Kenia: Hoffen auf friedliche Wahlen

Kenia wird von uns vor allem mit Dokumentarfilmen über seine Tierwelt oder mit Fotosafaris in Verbindung gebracht. Das heile Bild des beliebten Reiselandes wurde angekratzt als Ende 2007 rohe Gewalt ausbrach, die mehr als 1.300 Menschen das Leben kostete und 600.000 in die Flucht schlug. Verwundert rieb man sich angesichts der Tragödie in aller Welt die Augen: Was war in Kenia geschehen?

Tatsächlich kam der Ausbruch weniger überraschend, weil sich darin eigentlich über viele Jahre aufgebaute gesellschaftliche Spannungen entluden. Wie viele andere afrikanische Staaten leidet auch Kenia unter seinen durch koloniale Grenzziehung einst willkürlich zusammengebrachten Völkern. Die erst politisch motivierten Zusammenstöße entpuppten sich schnell als Zeichen tief sitzender Missgunst zwischen unterschiedlichen Ethnien. Und die kenianische Politik hatte die lange bestehenden Differenzen noch hervorgehoben und gestärkt. Auslöser der rasch eskalierenden Auseinandersetzungen war somit auch das Ergebnis der Präsidentschaftswahl, das wegen Verdachts auf Manipulation angezweifelt wurde. Kenias Probleme ausschließlich auf zwischenethnischen Zwist zu schieben wäre aber zu kurz gegriffen. In den Unruhen entlud sich auch Wut über die Korruptheit der Regierung.

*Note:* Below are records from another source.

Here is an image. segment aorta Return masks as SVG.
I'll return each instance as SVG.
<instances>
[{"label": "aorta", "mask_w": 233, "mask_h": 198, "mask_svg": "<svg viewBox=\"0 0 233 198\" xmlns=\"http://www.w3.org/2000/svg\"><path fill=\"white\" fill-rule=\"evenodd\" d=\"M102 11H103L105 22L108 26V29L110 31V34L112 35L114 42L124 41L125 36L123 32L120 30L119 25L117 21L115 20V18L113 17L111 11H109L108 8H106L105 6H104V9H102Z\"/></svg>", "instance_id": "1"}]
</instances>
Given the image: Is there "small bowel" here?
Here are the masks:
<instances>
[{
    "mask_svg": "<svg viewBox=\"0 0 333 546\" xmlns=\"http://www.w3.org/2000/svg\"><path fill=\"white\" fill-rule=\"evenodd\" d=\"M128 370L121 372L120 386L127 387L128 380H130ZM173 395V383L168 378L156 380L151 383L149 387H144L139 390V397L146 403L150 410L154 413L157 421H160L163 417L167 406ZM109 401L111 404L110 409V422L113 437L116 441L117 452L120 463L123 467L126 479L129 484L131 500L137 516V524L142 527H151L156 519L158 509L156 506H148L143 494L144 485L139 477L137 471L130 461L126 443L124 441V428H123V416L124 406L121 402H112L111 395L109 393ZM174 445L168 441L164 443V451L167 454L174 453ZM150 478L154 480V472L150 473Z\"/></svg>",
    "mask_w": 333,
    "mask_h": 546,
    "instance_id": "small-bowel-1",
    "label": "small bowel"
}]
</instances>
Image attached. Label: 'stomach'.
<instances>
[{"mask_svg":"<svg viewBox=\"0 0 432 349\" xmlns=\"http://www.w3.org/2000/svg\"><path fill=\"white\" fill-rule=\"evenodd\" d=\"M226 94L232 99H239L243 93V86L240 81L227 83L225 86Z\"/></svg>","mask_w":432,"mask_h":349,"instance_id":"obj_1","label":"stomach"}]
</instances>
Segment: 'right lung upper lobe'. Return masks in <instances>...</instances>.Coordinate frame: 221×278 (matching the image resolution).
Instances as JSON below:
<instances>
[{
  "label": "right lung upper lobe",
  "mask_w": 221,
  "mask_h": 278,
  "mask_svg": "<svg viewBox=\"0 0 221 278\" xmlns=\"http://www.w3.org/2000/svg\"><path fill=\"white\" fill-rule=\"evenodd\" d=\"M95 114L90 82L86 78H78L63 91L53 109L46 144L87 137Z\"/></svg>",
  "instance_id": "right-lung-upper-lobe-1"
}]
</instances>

Aber die Ausschreitungen brachten auch den Silberstreif eines wachsenden bürgerlichen Selbstbewusstseins zum Vorschein: Dass das Pulverfass zwar in die Luft ging, sich aber kein Flächenbrand eines Bürgerkrieges ausbreitete, wird zum großen Anteil dem mäßigenden Einwirken der noch jungen kenianischen Mittelschicht zugeschrieben. Trotz der aufrüttelnden Ereignisse gilt Kenia auch deswegen noch immer als eines der afrikanischen Länder, die in der Lage sind, gesellschaftliche Konflikte aus eigener Kraft zu bewältigen.

Schon Ende 2012 könnte das Land eine weitere Gelegenheit bekommen zu beweisen, dass es sich in keinen Strudel der Gewalt ziehen lässt: Dann stehen die nächsten Wahlen an und die Vorzeichen sind bedenklich. Zur Empörung vieler Kenianer wurden die Verbrechen während der Unruhen 2007/2008 juristisch bisher nicht aufgearbeitet. Vor dem Internationalen Strafgerichtshof in Den Haag sollen sich sechs ihrer Landsleute für Verbrechen gegen die Menschlichkeit verantworten. Unter den Angeklagten sind Kenias Vizepremierminister Uhuru Kenyatta und weitere amtierende Politiker, von denen einige Ende 2012 wieder gewählt werden wollen. Der kenianische Staat behindert bislang die internationalen Ermittlungen. Sollten die mutmaßlichen Verantwortlichen ungestraft davonkommen, erwarten Experten bei den nächsten Wahlen erneut Gewalt.